[Assigned task] All records are to be restated word for word, with pictures excluded.

---*---

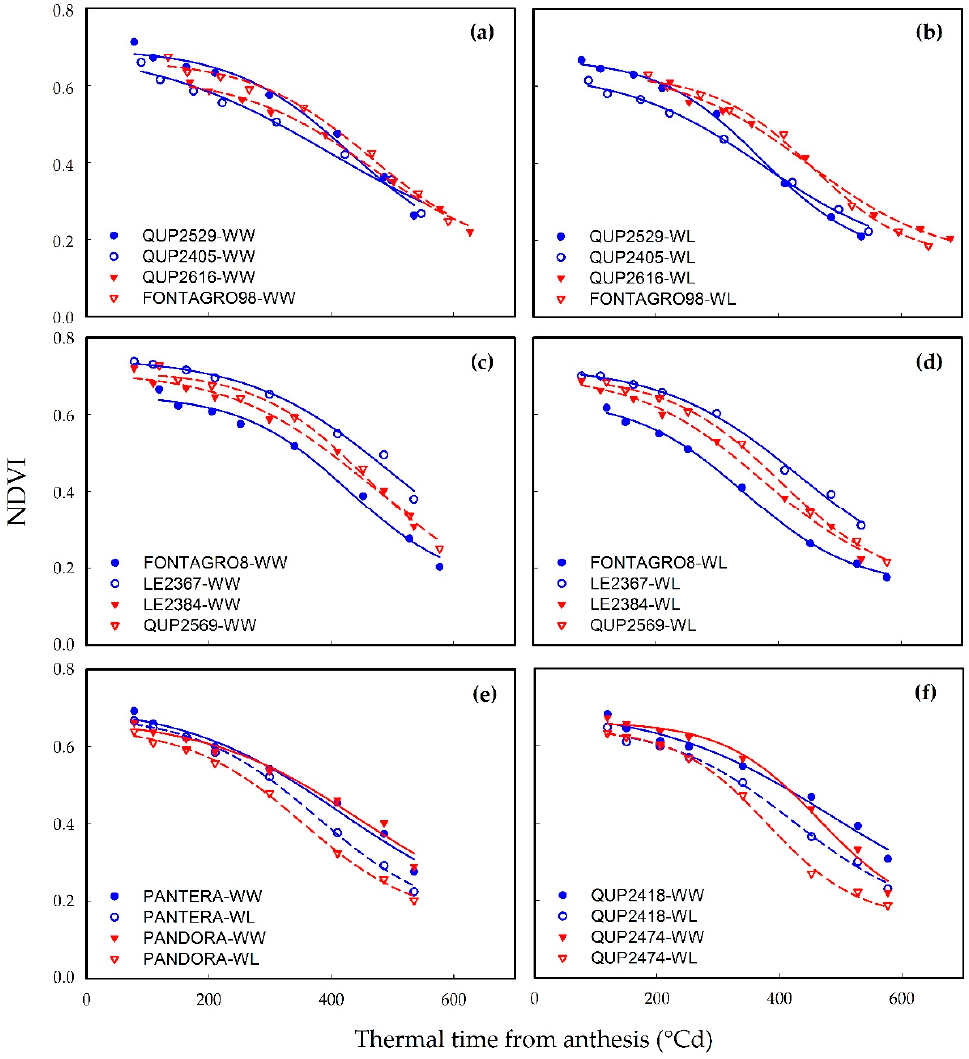
Figure 3. Dynamic of canopy senescence in a set of contrasting spring bread wheat genotypes from field experiment. ( a – d ) Panels highlight the variation among lines grown under ( a – c ) well-watered (WW) and ( b – d ) water-limited (WL) conditions. ( e , f ) Panels highlight the variation between water regimes. In ( a – f ), each point represents the average of four replicates but the curves were fitted using individual replicates. Symbols represent measured experimental normalized difference vegetative index (NDVI) values, whereas the lines represent the regression curves fitted with the Equation (2).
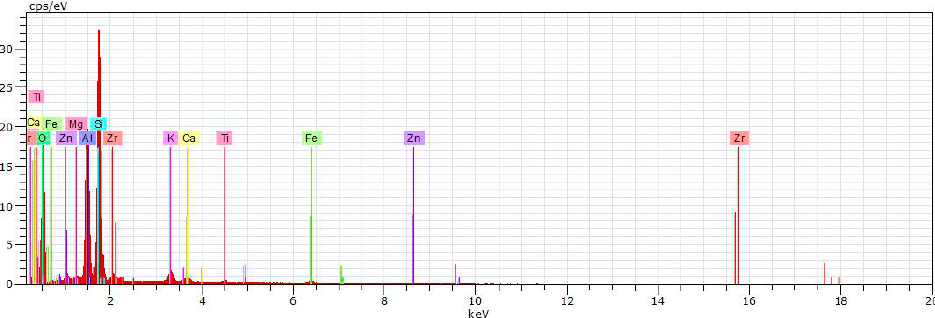
Figure 17. Energy Dispersive X-ray Spectrometer (EDS) of the ceramic tile’s hidden face.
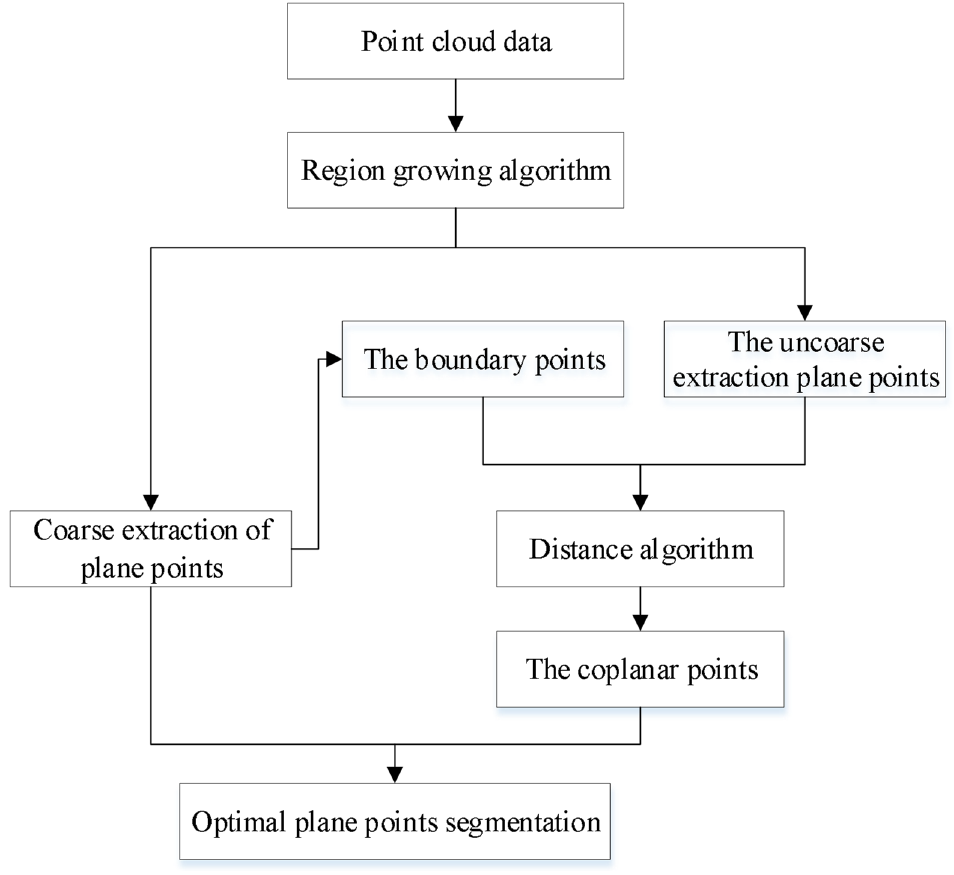
Figure 1. Workflow of building plane point segmentation.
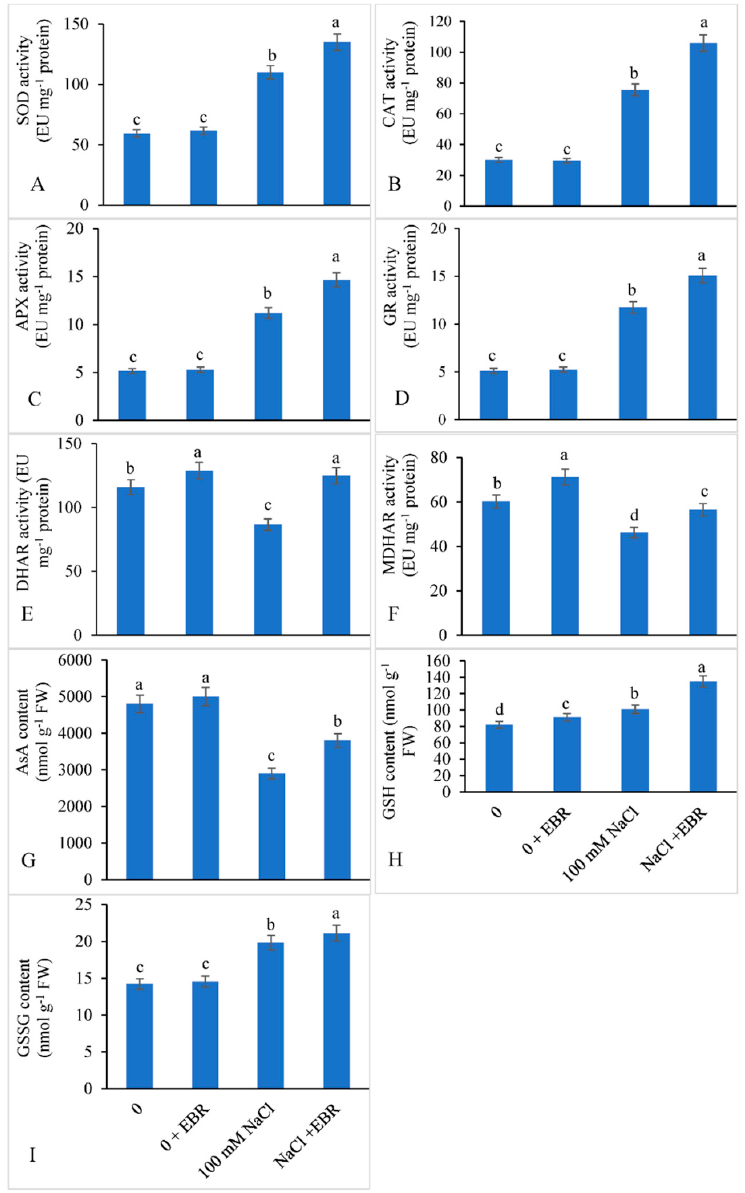
Figure 6. Exogenously applied 24-epibrassinolide (EBR) enhanced the activities of ( A ) superoxide dismutase (SOD), ( B ) catalase (CAT), ( C ) ascorbate peroxidase (APX), ( D ) glutathione reductase (GR), ( E ) Dehydroascorbate reductase (DHAR), ( F ) manodehydroascorbate reductase (MDHAR), ( G ) ascorbate (AsA) content, ( H ) glutathione (GSH) content, and ( I ) GSSG content in soybean plants under NaCl stress. Data presented are the means ± SE ( n = 5) and significant di ff erence between the means calculated at p ≤ 0.05 using the Duncan’s multiple range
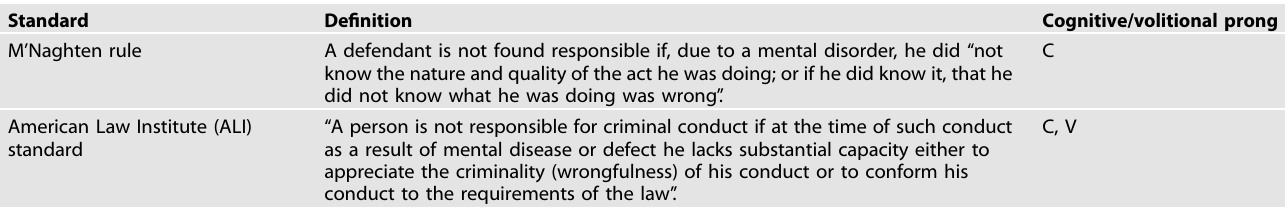
Table 1. Insanity defense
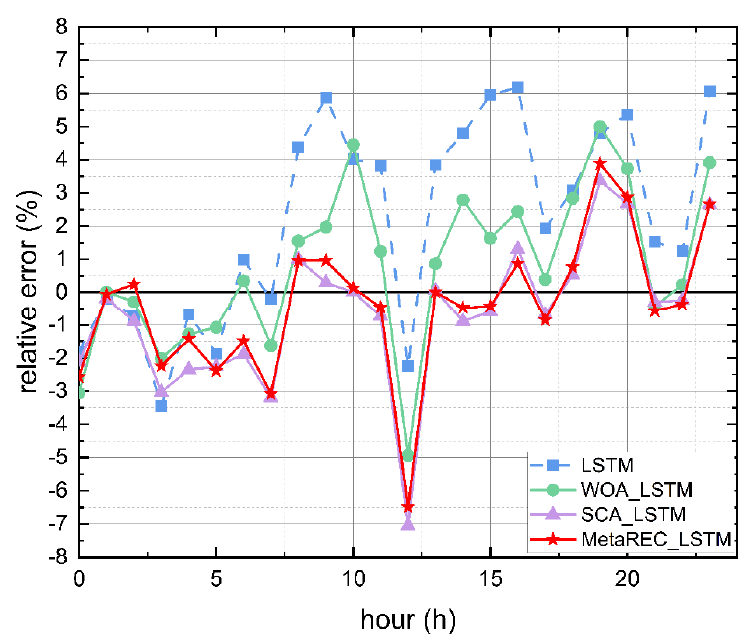
Figure 13. Error rate curves.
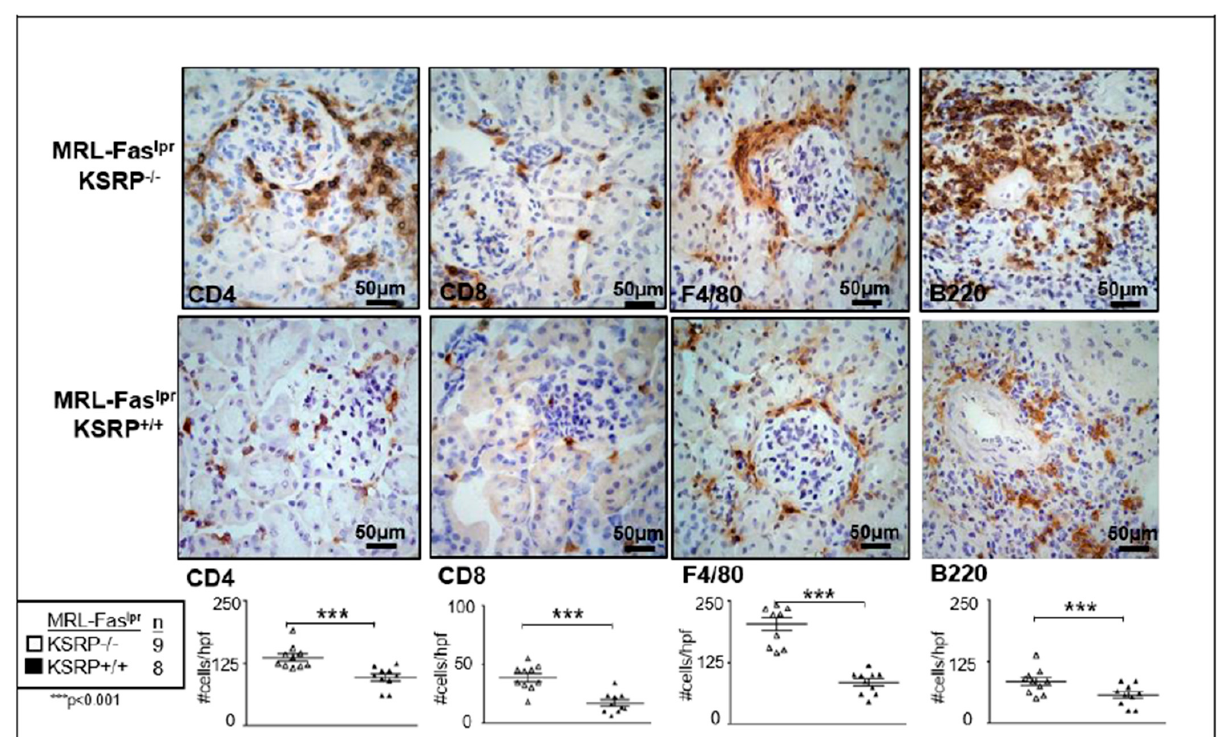
Figure 2. Frequencies of intra-renal CD4, CD8, F4/80 and B220 positive cells in the kidneys of 19-week-old female MRL- Fas lpr KSRP − / − mice compared to MRL-Fas lpr KSRP +/+ mice Immunostaining was used to analyze intra-renal frequency of CD4, CD8, F4/80 and B220 positive cells in the kidneys of female 19-week-old MRL-Fas lpr KSRP +/+ and MRL-Fas lpr KSRP − / − mice. Data presented are the mean + SEM of the score with 8 to 12 animals per genotype (*** p < 0.001 compared to WT, t - test). Representative image of immunostaining with 40× magnification.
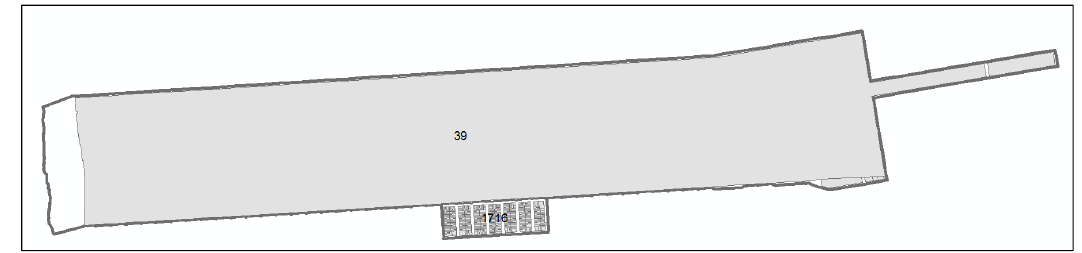
Figure 2. An example where areal weighting will result in poor estimates.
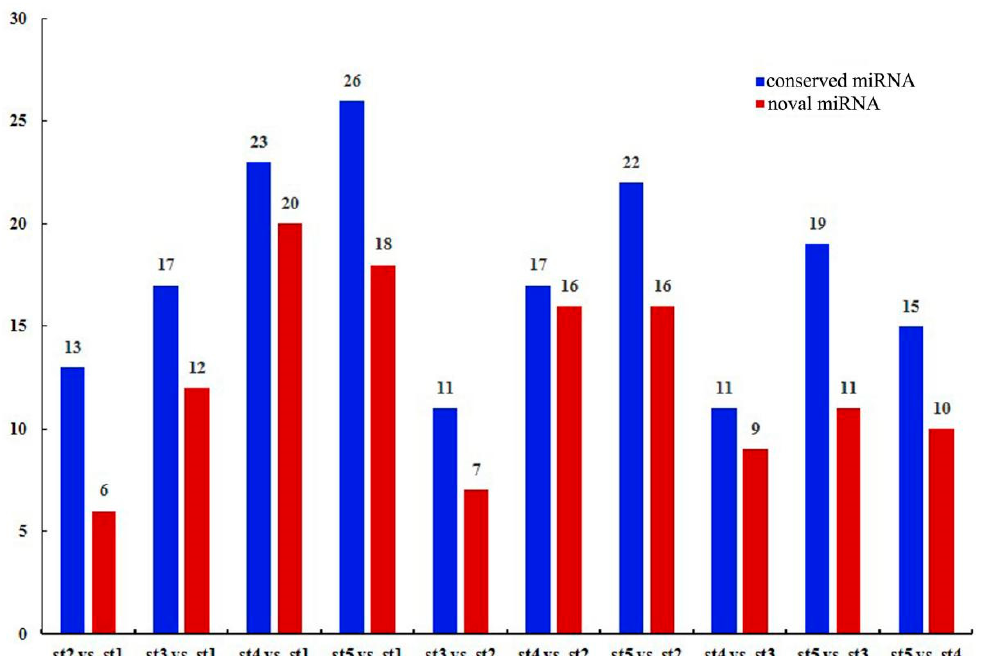
Figure 4. The number of differentially expressed miRNAs (DEMs) between two different develop- mental stages. The vertical axis reflects the numbers of DEMs, and the red and blue bars indicate the conserved and novel miRNAs, respectively.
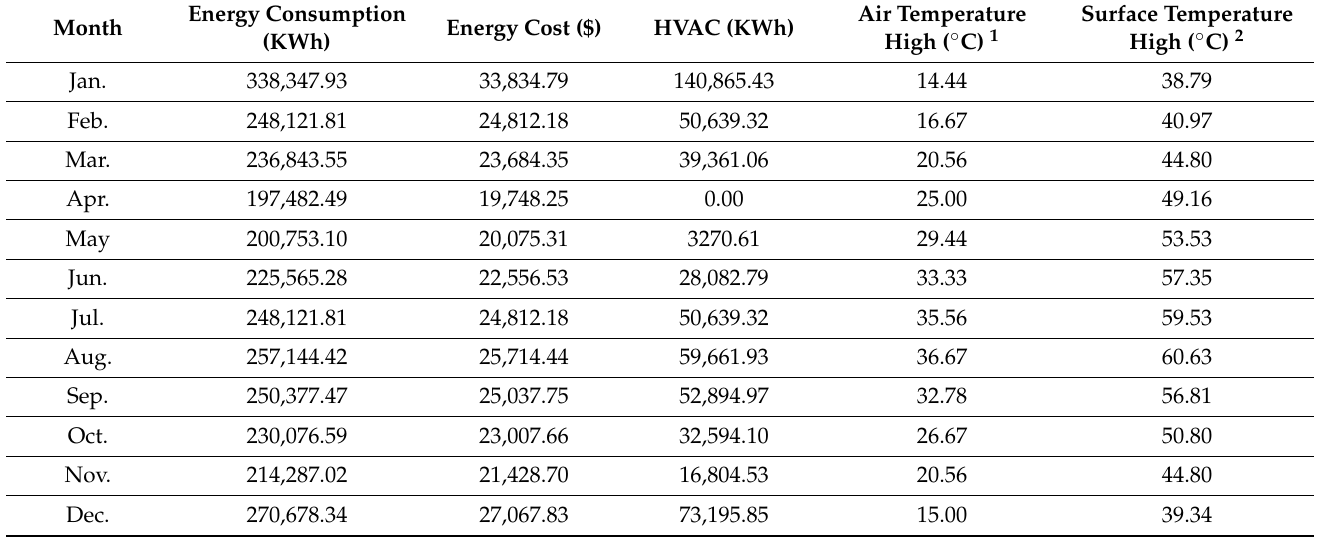
Table 2. Energy consumption data of the subject building in Texas.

---*---

[Answer]
Figure 3. Dynamic of canopy senescence in a set of contrasting spring bread wheat genotypes from field experiment. ( a – d ) Panels highlight the variation among lines grown under ( a – c ) well-watered (WW) and ( b – d ) water-limited (WL) conditions. ( e , f ) Panels highlight the variation between water regimes. In ( a – f ), each point represents the average of four replicates but the curves were fitted using individual replicates. Symbols represent measured experimental normalized difference vegetative index (NDVI) values, whereas the lines represent the regression curves fitted with the Equation (2).
Figure 17. Energy Dispersive X-ray Spectrometer (EDS) of the ceramic tile’s hidden face.
Figure 1. Workflow of building plane point segmentation.
Figure 6. Exogenously applied 24-epibrassinolide (EBR) enhanced the activities of ( A ) superoxide dismutase (SOD), ( B ) catalase (CAT), ( C ) ascorbate peroxidase (APX), ( D ) glutathione reductase (GR), ( E ) Dehydroascorbate reductase (DHAR), ( F ) manodehydroascorbate reductase (MDHAR), ( G ) ascorbate (AsA) content, ( H ) glutathione (GSH) content, and ( I ) GSSG content in soybean plants under NaCl stress. Data presented are the means ± SE ( n = 5) and significant di ff erence between the means calculated at p ≤ 0.05 using the Duncan’s multiple range
Table 1. Insanity defense
Figure 13. Error rate curves.
Figure 2. Frequencies of intra-renal CD4, CD8, F4/80 and B220 positive cells in the kidneys of 19-week-old female MRL- Fas lpr KSRP − / − mice compared to MRL-Fas lpr KSRP +/+ mice Immunostaining was used to analyze intra-renal frequency of CD4, CD8, F4/80 and B220 positive cells in the kidneys of female 19-week-old MRL-Fas lpr KSRP +/+ and MRL-Fas lpr KSRP − / − mice. Data presented are the mean + SEM of the score with 8 to 12 animals per genotype (*** p < 0.001 compared to WT, t - test). Representative image of immunostaining with 40× magnification.
Figure 2. An example where areal weighting will result in poor estimates.
Figure 4. The number of differentially expressed miRNAs (DEMs) between two different develop- mental stages. The vertical axis reflects the numbers of DEMs, and the red and blue bars indicate the conserved and novel miRNAs, respectively.
Table 2. Energy consumption data of the subject building in Texas.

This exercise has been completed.